Customers keep all the data, scientists get all the insights, thanks to federated learning. Source: Shutterstock

Google Distinguished Scientist explains what federated learning is

FEDERATED learning is a concept that excites programmers and developers.

However, the term has recently intrigued business leaders because it provides an alternative to collecting huge amounts of customer data to train machine learning (ML) algorithms.

On the surface, it seems as though federated learning makes it easy for organizations to avoid putting customer data at risk without affecting access to the valuable insights that the data brings in the first place — and that’s a big win for organizations looking to make progress with ML without increasing cybersecurity and privacy concerns.

To better understand federated learning, Tech Wire Asia joined a media delegation speaking to Google Distinguished Scientist Blaise Aguëra y Arcas about the topic.

Arcas, who is working on creating awareness about federated learning and providing support and resources to developers using the framework provided, among other things at Google, has some interesting insights to share.

“Federated learning allows Google’s apps and services to work better for you—and work better for everyone—without collecting raw data from your device.

“Instead of sending data to the cloud, we ship machine learning models directly to your device.
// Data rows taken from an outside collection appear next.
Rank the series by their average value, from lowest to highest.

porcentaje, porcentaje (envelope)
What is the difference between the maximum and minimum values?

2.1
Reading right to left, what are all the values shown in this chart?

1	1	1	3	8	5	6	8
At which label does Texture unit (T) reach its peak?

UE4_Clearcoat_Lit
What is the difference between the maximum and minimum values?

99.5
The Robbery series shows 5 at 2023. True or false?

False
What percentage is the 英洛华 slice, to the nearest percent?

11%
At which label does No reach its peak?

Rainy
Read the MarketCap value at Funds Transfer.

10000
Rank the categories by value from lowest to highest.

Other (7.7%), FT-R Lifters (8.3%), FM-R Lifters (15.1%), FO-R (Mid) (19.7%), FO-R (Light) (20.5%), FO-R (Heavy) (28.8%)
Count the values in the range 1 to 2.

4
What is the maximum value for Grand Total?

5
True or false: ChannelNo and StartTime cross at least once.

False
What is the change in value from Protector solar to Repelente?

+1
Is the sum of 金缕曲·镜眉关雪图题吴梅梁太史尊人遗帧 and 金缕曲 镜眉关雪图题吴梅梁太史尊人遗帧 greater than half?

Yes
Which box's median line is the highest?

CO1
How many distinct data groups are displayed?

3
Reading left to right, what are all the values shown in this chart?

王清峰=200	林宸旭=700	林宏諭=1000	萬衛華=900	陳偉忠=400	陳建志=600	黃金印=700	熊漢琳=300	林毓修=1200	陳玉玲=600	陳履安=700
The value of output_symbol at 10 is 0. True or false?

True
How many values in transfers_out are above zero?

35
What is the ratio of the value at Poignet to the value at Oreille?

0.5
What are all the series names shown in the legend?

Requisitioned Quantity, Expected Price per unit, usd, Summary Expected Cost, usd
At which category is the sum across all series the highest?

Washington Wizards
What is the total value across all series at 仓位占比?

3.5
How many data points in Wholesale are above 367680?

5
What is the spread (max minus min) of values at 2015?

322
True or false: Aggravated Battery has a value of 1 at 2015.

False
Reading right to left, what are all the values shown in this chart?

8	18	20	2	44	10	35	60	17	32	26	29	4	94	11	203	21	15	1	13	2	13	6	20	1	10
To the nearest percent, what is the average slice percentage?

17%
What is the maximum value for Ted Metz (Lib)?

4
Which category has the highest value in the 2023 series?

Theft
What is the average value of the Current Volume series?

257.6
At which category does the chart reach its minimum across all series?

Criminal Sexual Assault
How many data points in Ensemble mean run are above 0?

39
Each phone computes an update to the global model, and only those updates — and not the data — are securely uploaded and aggregated in large batches to improve the global model. Then the updated global model is sent back to everyone’s devices.

“We are challenging the assumption that products need more data to be helpful.”

Arcas said that Google is currently using federated learning in the Google Keyboard “Gboard” on Android.

Here’s how federated learning works on Gboard:

The device downloads the machine learning model, updates it on the device itself based on things users across the world type, and then uploads the updated model back to the server, without the user’s data ever leaving the device.

After thousands of people begin typing these new words — without Google ever collecting data on what someone types — the tech giant is able to identify them, understand them, and suggest them to users.

What Google does with federated learning on Gboard can easily (theoretically speaking) be replicated by other companies to train their apps without risking the privacy or security of data.

Arcas pointed out that many of the largest successes in ML have come from data that is openly available on the web, such as translated text that many translation services (including Google Translate) have trained on.

In addition, Google AI has released dozens of datasets for ML researchers, from annotated text to images to videos and more to help with training and their ML models.

However, Arcas and his team are excited about the potential of on-device ML and are actively exploring to bring federated learning to more apps and services.

Although conversations about federated learning have picked up only recently, the concept is something that Google Chief Privacy Officer Keith Enright spoke to Tech Wire Asia about earlier this year — and is in line with the company’s overall vision to make data privacy easier and more effective.

Of course, federated learning is also a core part of the Privacy Sandbox that Google recently announced.

In the coming months, both developers and business leaders will hear more about federated learning. To stay ahead of the curve, data scientists in organizations of all shapes and sizes need to start exploring the concept now.